[Selected text]:
↓

Jupyter Code Executor in v0.4 (alternative implementation) #4885

Leon0402 · 2025-01-03T13:41:24Z

Why are these changes needed?

The new v4 version has no support for jupter notebooks yet compared to the old version.

NOTE: This is an alternative implementation to #4795 which uses the nbclient library rather than implementing the protocol ourself. While nbclient is probably not made for that use case, it works quite well with only small hacks. Additionally no explicit external jupyter gateway server is used anymore (which could be removed in the other implementation as well though).
Compared to the other implementation it is much simpler and more importantly much more robust. I extensively tested both implementations in a real life scenario and the other one had problems with getting frequent timeouts and got stuck after running for a while. I debugged it quite a bit, but I had the feeling that providing a robust implementation is quite complicated and better left to experts in that domain (i.e. nblient).

Related issue number

Closes #4792

Checks

I've included any doc changes needed for https://microsoft.github.io/autogen/. See https://microsoft.github.io/autogen/docs/Contribute#documentation to build and test documentation locally.

↑

[Record set]:
↓

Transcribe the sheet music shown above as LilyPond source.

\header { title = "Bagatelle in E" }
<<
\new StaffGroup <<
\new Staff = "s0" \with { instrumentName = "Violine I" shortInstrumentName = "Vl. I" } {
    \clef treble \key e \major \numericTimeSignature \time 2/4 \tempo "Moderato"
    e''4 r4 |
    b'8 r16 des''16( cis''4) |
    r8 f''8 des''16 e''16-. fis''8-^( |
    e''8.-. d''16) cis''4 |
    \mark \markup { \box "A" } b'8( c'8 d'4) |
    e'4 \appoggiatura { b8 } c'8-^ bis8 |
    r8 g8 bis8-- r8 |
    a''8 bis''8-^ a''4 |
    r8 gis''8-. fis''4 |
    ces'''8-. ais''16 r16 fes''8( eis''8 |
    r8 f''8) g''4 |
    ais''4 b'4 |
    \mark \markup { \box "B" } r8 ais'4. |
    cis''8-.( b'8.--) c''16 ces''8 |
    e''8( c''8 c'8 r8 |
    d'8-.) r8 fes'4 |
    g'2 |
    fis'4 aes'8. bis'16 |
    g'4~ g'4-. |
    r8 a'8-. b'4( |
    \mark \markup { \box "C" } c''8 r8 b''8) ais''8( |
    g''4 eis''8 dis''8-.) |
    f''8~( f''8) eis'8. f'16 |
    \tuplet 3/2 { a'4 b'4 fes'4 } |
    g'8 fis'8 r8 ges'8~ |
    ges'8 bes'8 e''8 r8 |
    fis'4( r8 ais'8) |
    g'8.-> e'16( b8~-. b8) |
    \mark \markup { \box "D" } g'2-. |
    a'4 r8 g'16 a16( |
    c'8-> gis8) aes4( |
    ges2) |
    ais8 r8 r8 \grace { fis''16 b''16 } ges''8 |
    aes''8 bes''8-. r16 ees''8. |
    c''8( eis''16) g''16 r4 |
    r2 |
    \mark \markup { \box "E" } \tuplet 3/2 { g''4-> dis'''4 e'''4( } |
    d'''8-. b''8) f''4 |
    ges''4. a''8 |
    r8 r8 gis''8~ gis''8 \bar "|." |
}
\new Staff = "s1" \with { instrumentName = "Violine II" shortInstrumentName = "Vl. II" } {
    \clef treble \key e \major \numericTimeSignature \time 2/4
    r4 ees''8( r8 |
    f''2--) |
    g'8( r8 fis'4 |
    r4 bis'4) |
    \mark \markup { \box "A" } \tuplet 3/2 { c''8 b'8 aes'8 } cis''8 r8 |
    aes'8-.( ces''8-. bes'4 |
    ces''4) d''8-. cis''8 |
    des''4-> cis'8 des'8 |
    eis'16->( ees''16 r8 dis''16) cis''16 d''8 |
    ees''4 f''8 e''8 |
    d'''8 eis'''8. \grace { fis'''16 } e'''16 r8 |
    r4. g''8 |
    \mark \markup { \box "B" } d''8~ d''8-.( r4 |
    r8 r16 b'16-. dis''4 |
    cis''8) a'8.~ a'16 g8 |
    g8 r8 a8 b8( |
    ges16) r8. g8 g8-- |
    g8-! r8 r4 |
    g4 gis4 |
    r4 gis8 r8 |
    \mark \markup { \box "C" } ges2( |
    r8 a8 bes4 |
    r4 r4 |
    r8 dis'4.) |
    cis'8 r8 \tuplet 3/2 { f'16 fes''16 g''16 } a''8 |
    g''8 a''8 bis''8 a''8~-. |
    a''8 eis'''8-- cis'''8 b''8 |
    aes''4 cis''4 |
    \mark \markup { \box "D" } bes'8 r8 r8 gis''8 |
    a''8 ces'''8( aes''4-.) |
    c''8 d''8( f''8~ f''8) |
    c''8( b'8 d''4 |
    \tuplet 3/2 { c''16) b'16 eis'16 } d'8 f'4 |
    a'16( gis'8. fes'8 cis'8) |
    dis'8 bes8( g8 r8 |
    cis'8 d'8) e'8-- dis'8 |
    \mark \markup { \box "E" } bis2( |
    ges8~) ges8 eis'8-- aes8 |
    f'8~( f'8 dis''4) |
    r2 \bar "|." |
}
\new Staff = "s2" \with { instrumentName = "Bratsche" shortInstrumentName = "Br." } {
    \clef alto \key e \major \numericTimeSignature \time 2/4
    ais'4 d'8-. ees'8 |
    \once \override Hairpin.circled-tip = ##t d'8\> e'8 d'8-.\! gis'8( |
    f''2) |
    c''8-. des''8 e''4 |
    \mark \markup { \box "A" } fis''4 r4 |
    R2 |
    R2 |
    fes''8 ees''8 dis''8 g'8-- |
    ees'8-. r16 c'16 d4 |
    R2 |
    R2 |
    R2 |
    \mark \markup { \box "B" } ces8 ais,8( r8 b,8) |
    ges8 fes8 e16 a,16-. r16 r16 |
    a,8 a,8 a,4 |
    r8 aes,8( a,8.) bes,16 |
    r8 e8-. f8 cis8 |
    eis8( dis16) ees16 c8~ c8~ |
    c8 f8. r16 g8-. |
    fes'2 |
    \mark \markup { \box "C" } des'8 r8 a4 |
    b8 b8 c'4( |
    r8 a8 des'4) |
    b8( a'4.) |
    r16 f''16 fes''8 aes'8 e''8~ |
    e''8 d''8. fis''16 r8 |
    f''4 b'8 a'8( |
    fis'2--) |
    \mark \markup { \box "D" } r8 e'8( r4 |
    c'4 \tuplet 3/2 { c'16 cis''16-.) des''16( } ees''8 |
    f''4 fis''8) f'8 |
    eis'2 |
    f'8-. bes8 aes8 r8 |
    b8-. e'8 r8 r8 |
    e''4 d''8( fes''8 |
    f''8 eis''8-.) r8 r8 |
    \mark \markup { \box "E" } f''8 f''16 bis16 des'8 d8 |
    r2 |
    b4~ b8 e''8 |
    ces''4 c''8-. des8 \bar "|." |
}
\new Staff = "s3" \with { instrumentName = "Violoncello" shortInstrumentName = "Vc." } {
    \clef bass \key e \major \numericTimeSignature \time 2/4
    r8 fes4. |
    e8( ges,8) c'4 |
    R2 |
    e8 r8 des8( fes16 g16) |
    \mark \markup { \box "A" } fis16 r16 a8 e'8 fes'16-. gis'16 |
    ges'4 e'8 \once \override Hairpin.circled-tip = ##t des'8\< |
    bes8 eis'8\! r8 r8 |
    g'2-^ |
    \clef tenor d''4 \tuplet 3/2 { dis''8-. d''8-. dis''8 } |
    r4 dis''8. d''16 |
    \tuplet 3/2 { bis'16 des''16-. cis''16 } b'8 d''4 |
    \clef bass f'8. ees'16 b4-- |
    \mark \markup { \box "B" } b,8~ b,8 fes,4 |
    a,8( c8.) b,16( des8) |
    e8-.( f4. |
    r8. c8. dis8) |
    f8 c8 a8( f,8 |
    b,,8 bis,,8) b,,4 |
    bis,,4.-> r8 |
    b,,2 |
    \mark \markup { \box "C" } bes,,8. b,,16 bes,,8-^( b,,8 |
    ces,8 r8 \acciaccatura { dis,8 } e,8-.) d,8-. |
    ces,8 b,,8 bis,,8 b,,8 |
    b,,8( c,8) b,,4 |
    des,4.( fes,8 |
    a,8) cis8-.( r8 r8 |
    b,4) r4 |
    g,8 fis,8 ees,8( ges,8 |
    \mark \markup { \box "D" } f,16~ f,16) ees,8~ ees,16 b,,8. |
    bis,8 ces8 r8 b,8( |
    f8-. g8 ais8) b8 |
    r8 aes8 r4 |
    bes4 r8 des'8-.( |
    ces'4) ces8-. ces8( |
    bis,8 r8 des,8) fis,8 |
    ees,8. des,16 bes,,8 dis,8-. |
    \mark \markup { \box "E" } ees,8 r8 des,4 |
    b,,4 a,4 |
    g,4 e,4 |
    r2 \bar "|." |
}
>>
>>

↑

[What needs to be done]:
Answer these questions about the pull request on the Jupyter code executor above:
1. Which library does this implementation use instead of implementing the protocol itself?
2. Which pull request is this an alternative implementation to?
3. Which issue number does it close?

[Output for this exercise]:
1. nbclient
2. #4795
3. #4792